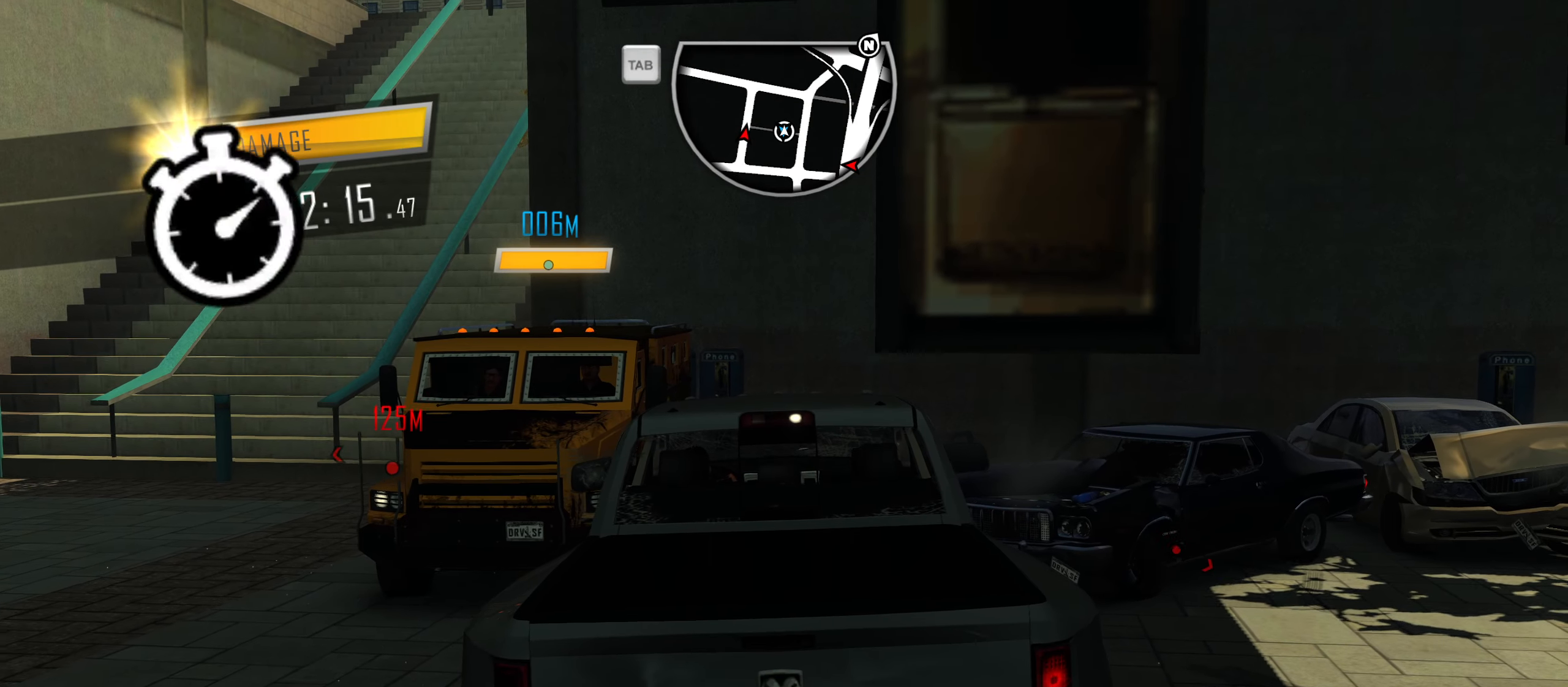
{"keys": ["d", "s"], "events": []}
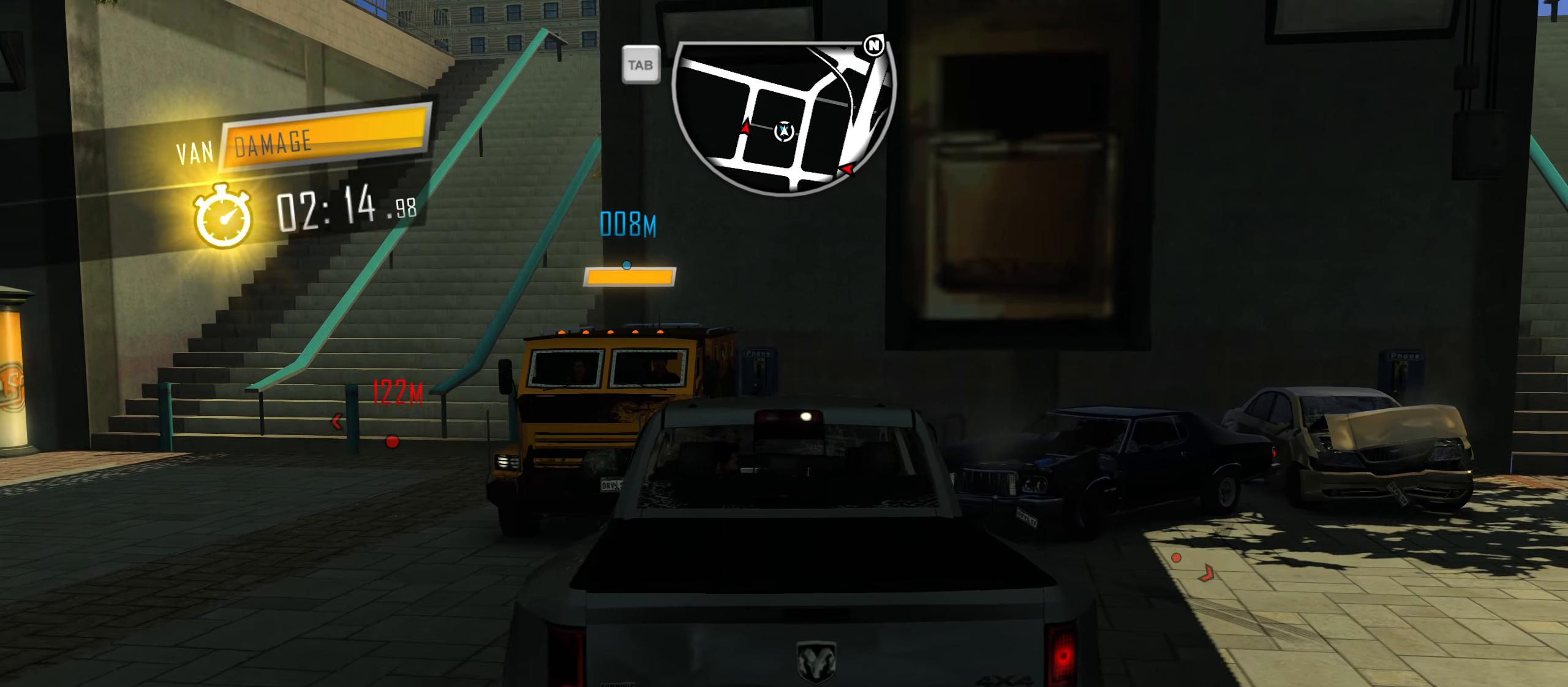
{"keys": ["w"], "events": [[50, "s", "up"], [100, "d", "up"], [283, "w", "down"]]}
* * *
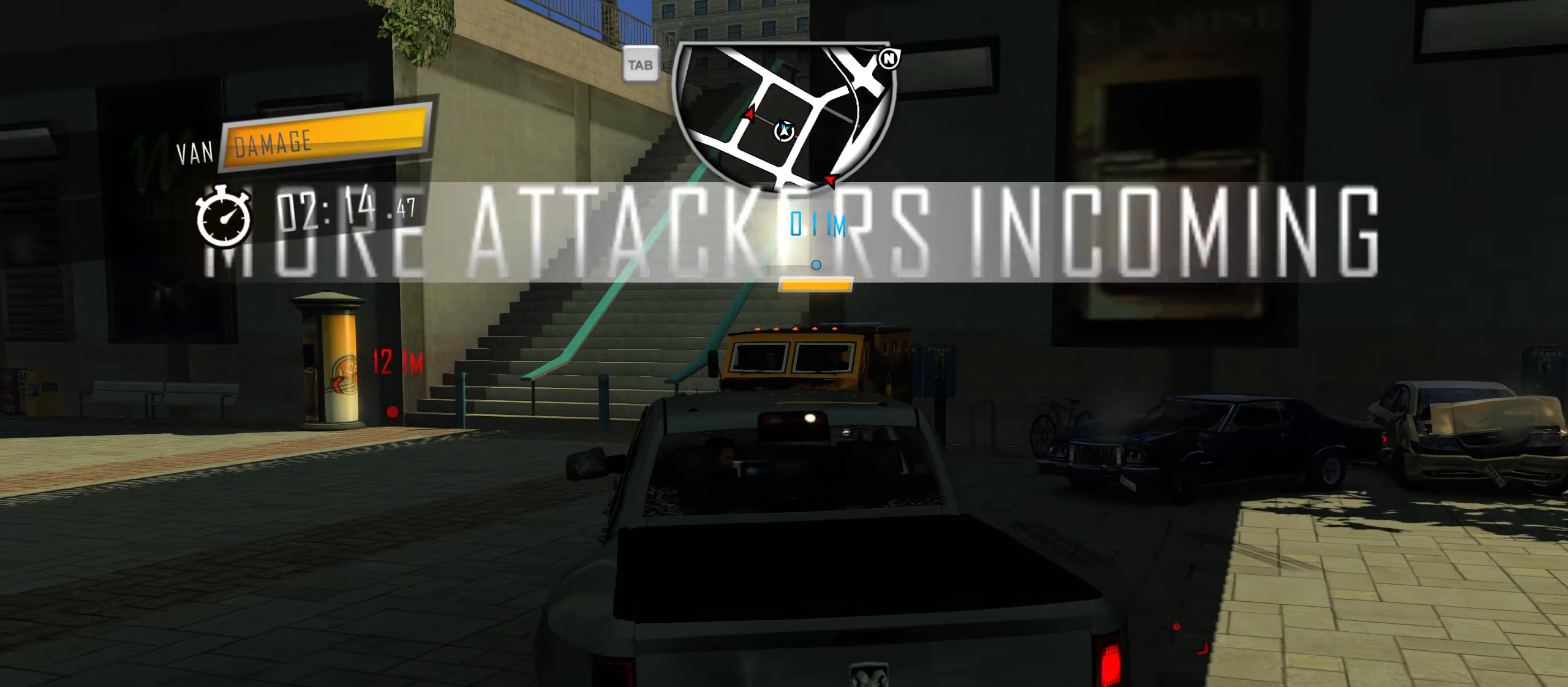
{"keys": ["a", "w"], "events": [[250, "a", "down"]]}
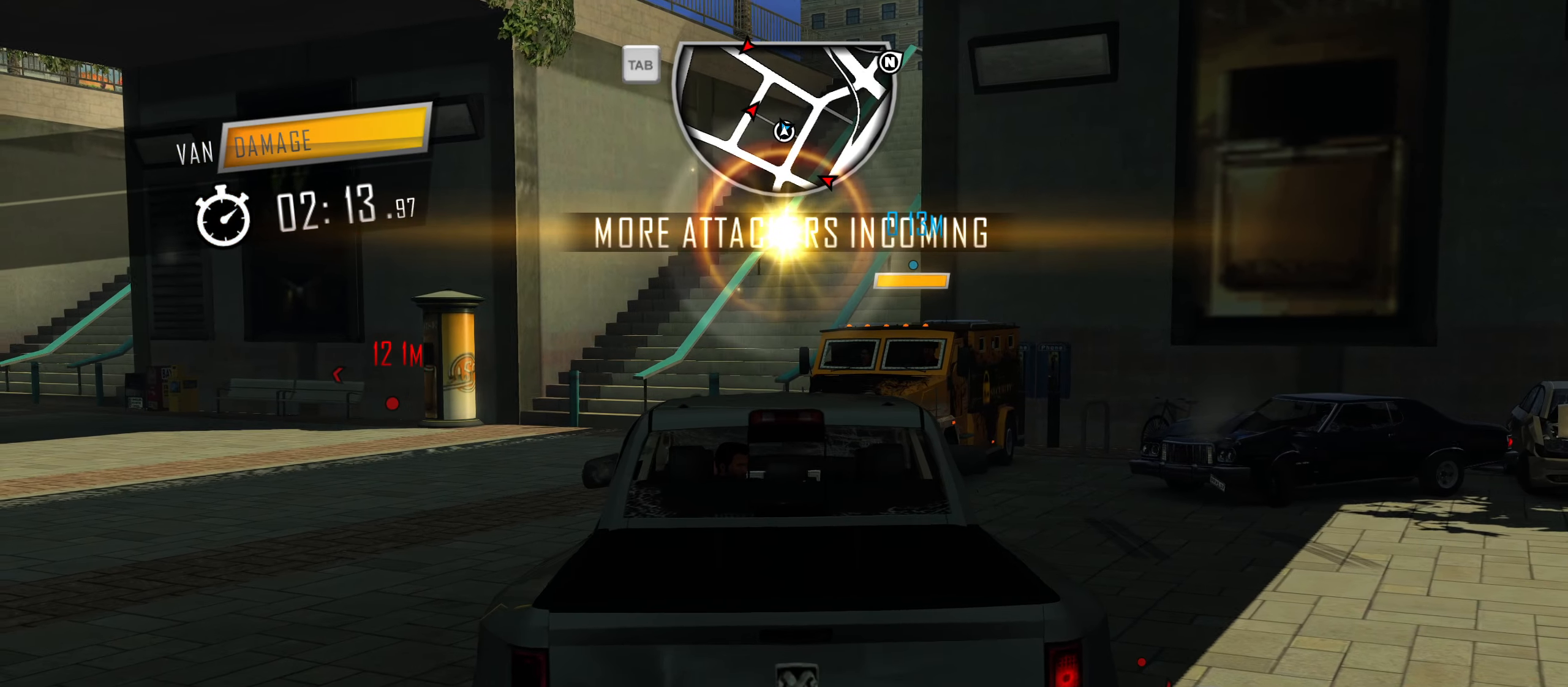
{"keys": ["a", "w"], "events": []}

▶ **The problem**: Locate the word "down" in the records and collect each line it appears in.

▶ **Result of this exercise**:
{"keys": ["w"], "events": [[50, "s", "up"], [100, "d", "up"], [283, "w", "down"]]}
{"keys": ["a", "w"], "events": [[250, "a", "down"]]}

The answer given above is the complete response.